Work request
Render the lines of the material as a numbered list, from the first line through the line containing "ya da engellilik", leaving out any blank lines.

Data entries

────────

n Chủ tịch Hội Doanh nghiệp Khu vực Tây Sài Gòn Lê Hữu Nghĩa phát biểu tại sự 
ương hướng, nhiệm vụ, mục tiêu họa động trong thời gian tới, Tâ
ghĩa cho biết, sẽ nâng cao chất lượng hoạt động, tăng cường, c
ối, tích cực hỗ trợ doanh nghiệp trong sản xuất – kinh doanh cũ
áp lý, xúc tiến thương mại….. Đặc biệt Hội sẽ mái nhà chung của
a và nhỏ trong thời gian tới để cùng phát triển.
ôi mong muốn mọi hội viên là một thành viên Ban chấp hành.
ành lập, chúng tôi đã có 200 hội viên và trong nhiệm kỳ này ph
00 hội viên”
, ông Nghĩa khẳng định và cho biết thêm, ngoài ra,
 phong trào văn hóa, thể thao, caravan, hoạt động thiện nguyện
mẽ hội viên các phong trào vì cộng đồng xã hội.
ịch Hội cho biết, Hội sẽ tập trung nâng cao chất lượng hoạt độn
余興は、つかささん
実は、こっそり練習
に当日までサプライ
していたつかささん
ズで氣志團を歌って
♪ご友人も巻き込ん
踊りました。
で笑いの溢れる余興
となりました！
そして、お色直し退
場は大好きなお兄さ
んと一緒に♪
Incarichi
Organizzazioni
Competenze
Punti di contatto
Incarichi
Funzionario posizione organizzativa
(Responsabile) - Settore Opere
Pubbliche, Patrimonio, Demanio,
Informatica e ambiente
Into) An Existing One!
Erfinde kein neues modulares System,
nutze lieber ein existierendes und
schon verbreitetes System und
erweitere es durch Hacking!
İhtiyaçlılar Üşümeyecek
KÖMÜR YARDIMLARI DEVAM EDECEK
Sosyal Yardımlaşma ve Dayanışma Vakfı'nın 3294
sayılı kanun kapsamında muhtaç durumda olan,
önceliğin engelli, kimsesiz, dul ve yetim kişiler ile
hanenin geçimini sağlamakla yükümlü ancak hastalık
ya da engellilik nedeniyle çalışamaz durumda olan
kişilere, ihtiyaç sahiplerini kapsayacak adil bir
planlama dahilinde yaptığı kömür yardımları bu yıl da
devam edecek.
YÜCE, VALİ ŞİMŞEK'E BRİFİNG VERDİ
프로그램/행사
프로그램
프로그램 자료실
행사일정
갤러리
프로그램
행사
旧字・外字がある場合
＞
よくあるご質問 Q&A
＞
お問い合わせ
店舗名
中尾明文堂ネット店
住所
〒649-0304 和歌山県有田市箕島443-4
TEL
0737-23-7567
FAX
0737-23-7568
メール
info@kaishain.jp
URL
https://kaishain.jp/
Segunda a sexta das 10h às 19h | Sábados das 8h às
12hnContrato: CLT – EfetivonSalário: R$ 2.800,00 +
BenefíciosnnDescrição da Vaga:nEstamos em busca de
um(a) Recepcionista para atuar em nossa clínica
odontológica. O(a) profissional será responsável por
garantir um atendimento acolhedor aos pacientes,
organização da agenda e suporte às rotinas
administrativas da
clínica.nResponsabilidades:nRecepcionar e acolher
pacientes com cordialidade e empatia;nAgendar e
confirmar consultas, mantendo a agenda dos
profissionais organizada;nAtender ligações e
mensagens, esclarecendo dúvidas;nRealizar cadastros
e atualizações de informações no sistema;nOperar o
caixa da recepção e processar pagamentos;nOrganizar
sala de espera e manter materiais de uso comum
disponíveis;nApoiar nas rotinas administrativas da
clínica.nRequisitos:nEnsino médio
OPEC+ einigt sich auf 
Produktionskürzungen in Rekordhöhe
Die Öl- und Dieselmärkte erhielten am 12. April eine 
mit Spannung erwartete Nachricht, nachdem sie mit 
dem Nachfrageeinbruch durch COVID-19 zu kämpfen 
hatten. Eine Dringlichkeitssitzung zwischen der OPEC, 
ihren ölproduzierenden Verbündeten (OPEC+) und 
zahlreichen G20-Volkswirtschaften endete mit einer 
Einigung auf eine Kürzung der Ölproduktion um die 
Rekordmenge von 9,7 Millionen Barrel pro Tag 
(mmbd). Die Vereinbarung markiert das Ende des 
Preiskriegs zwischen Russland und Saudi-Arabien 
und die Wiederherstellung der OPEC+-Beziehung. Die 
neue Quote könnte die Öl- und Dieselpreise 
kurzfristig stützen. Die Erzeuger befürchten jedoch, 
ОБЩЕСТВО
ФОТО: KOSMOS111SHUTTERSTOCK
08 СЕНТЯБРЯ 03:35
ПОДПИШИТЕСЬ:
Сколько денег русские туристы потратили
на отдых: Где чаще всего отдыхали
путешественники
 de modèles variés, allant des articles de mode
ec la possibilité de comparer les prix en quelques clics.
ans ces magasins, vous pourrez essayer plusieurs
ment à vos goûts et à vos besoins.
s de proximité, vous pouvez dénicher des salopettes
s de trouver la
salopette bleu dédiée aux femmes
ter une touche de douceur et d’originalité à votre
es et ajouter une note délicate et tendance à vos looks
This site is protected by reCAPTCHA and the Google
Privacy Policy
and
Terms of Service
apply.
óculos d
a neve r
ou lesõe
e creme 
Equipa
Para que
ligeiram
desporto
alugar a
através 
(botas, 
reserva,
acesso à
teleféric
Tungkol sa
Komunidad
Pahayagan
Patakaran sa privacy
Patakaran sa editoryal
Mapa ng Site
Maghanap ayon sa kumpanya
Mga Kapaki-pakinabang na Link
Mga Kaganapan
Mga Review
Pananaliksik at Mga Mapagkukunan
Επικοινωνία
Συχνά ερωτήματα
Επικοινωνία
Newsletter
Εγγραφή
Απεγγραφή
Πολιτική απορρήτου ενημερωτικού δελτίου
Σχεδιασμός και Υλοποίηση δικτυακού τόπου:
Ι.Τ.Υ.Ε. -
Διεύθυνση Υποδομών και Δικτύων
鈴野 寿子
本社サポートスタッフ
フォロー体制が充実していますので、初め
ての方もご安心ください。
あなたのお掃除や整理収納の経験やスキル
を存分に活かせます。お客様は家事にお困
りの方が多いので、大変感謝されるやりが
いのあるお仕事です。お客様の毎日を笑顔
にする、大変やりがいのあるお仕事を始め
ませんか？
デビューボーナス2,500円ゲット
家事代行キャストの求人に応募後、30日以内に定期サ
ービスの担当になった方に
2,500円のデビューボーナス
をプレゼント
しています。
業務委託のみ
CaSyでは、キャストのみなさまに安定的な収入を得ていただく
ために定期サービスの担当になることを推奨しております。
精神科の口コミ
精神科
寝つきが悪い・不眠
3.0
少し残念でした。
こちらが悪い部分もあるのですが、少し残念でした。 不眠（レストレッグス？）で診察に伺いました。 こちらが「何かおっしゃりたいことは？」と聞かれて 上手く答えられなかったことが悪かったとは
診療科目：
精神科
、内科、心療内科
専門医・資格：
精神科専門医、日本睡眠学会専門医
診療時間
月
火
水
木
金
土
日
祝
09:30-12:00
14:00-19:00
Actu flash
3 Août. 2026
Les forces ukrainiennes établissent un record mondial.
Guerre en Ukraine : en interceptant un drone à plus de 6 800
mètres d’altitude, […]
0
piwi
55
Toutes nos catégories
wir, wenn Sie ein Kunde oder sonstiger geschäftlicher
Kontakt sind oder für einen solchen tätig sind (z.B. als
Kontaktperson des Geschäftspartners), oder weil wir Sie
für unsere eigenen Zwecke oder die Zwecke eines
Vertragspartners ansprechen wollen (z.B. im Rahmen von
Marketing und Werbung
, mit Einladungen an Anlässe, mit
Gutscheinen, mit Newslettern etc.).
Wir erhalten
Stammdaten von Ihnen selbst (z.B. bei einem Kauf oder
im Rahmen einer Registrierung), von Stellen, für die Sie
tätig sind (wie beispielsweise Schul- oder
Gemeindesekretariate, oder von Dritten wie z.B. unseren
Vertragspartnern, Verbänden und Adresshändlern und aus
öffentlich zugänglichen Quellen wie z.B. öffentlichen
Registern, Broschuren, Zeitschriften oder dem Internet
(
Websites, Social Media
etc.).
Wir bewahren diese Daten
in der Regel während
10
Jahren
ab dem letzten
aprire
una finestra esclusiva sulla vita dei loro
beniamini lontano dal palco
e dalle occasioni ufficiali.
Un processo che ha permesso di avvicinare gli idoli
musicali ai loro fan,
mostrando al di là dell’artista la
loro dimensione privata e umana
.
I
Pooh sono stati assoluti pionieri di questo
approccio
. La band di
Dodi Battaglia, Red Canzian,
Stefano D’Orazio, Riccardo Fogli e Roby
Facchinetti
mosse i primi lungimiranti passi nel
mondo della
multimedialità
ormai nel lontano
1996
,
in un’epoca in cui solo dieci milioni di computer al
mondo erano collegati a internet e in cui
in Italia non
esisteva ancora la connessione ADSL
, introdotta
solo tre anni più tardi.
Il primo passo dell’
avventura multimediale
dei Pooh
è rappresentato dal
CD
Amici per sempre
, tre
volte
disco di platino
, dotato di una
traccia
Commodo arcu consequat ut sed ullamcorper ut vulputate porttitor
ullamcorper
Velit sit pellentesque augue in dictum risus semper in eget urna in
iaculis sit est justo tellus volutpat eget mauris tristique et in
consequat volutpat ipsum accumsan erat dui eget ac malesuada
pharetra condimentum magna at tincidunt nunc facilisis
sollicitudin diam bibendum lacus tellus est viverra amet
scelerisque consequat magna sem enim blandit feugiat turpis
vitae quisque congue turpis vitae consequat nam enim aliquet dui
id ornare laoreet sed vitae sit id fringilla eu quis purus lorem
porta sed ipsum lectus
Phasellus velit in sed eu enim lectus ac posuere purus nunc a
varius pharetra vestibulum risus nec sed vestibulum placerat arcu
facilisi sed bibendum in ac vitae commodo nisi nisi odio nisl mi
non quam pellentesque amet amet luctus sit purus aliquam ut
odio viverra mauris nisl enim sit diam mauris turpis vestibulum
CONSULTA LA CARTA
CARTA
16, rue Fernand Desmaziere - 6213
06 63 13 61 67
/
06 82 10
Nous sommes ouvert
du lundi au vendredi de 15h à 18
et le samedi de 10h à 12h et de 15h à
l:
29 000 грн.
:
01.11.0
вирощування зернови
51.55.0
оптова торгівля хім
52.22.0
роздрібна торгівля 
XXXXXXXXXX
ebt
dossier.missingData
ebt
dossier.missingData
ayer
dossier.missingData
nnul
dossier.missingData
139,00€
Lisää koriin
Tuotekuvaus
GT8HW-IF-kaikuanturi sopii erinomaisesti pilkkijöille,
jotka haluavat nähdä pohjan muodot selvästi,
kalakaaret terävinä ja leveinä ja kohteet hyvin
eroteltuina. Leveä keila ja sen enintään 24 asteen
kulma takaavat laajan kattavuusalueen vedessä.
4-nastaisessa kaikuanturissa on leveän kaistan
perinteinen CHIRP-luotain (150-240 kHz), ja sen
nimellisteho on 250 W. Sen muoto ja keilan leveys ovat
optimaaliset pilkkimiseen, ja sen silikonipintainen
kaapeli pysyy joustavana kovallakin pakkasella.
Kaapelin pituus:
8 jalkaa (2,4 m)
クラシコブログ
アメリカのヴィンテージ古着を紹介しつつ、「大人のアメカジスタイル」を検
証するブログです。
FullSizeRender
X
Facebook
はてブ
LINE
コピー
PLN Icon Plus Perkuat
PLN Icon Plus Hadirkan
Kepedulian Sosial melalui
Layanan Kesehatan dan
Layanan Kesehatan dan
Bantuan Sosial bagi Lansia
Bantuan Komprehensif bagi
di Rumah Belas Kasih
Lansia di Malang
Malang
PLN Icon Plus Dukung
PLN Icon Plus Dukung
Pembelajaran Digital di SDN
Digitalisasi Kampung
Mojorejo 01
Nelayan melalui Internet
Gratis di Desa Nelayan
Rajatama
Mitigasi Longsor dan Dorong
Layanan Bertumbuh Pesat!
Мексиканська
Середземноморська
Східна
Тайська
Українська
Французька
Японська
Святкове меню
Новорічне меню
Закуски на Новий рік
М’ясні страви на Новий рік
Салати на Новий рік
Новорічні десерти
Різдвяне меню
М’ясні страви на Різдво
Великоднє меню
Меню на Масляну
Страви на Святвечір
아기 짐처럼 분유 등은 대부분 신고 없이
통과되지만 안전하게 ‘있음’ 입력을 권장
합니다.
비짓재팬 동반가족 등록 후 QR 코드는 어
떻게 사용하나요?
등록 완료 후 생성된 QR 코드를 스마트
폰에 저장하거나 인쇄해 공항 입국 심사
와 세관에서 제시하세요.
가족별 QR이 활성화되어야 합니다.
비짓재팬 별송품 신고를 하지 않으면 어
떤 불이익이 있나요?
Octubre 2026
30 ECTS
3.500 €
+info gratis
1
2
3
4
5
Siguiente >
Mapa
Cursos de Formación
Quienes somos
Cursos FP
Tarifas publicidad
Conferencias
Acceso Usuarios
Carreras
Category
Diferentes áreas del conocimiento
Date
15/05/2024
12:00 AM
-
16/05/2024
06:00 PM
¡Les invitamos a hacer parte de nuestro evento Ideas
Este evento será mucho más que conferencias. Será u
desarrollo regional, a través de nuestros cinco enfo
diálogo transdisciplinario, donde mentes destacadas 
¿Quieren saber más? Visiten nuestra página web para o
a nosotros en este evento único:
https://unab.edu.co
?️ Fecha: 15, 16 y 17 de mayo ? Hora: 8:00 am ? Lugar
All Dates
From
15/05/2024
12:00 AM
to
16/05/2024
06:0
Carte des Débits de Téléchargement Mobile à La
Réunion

────────

Your response
1. n Chủ tịch Hội Doanh nghiệp Khu vực Tây Sài Gòn Lê Hữu Nghĩa phát biểu tại sự 
2. ương hướng, nhiệm vụ, mục tiêu họa động trong thời gian tới, Tâ
3. ghĩa cho biết, sẽ nâng cao chất lượng hoạt động, tăng cường, c
4. ối, tích cực hỗ trợ doanh nghiệp trong sản xuất – kinh doanh cũ
5. áp lý, xúc tiến thương mại….. Đặc biệt Hội sẽ mái nhà chung của
6. a và nhỏ trong thời gian tới để cùng phát triển.
7. ôi mong muốn mọi hội viên là một thành viên Ban chấp hành.
8. ành lập, chúng tôi đã có 200 hội viên và trong nhiệm kỳ này ph
9. 00 hội viên”
10. , ông Nghĩa khẳng định và cho biết thêm, ngoài ra,
11.  phong trào văn hóa, thể thao, caravan, hoạt động thiện nguyện
12. mẽ hội viên các phong trào vì cộng đồng xã hội.
13. ịch Hội cho biết, Hội sẽ tập trung nâng cao chất lượng hoạt độn
14. 余興は、つかささん
15. 実は、こっそり練習
16. に当日までサプライ
17. していたつかささん
18. ズで氣志團を歌って
19. ♪ご友人も巻き込ん
20. 踊りました。
21. で笑いの溢れる余興
22. となりました！
23. そして、お色直し退
24. 場は大好きなお兄さ
25. んと一緒に♪
26. Incarichi
27. Organizzazioni
28. Competenze
29. Punti di contatto
30. Incarichi
31. Funzionario posizione organizzativa
32. (Responsabile) - Settore Opere
33. Pubbliche, Patrimonio, Demanio,
34. Informatica e ambiente
35. Into) An Existing One!
36. Erfinde kein neues modulares System,
37. nutze lieber ein existierendes und
38. schon verbreitetes System und
39. erweitere es durch Hacking!
40. İhtiyaçlılar Üşümeyecek
41. KÖMÜR YARDIMLARI DEVAM EDECEK
42. Sosyal Yardımlaşma ve Dayanışma Vakfı'nın 3294
43. sayılı kanun kapsamında muhtaç durumda olan,
44. önceliğin engelli, kimsesiz, dul ve yetim kişiler ile
45. hanenin geçimini sağlamakla yükümlü ancak hastalık
46. ya da engellilik nedeniyle çalışamaz durumda olan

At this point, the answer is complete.